____ Data for this task
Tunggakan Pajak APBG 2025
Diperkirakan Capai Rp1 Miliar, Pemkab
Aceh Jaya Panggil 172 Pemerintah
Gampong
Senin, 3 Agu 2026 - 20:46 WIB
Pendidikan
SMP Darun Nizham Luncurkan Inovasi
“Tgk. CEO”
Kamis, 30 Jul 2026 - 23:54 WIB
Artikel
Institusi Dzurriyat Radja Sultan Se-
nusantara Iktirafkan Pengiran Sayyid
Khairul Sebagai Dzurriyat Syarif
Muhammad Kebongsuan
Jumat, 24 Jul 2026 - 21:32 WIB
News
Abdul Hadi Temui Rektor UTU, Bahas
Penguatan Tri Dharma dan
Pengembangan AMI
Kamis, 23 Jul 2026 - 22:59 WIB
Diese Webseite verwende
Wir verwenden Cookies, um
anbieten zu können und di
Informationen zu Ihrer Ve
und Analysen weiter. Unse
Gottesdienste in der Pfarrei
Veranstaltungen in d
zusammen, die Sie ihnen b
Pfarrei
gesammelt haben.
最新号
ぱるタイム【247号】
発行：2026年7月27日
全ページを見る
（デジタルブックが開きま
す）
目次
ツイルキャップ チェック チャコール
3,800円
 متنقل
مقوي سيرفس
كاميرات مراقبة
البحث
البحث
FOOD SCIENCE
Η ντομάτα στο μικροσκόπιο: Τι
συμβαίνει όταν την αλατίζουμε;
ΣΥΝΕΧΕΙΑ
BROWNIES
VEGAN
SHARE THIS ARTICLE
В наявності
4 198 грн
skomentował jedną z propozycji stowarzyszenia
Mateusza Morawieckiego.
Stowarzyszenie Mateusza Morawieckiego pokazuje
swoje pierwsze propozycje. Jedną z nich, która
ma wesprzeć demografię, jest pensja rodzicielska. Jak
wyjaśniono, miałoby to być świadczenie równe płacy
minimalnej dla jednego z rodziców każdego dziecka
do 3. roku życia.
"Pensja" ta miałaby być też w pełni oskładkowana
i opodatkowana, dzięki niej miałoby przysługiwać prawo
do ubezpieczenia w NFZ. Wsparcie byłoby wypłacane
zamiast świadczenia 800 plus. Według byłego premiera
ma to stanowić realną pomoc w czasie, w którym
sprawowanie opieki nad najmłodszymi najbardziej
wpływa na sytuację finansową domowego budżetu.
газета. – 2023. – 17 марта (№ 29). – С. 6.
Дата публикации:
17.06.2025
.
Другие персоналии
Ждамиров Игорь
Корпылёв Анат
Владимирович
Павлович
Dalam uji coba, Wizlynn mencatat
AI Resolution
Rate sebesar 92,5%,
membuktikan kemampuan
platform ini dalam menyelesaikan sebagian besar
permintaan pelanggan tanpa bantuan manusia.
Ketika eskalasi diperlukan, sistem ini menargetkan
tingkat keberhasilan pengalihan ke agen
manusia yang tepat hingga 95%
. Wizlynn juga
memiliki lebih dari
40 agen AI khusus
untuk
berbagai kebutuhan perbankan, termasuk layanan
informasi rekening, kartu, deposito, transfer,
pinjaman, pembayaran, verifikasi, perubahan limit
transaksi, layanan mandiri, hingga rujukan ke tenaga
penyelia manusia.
________
> **What you need to do**
Every line in the data above that includes the word "Dzurriyat" should be copied.

> **Result for this task**
Institusi Dzurriyat Radja Sultan Se-
Khairul Sebagai Dzurriyat Syarif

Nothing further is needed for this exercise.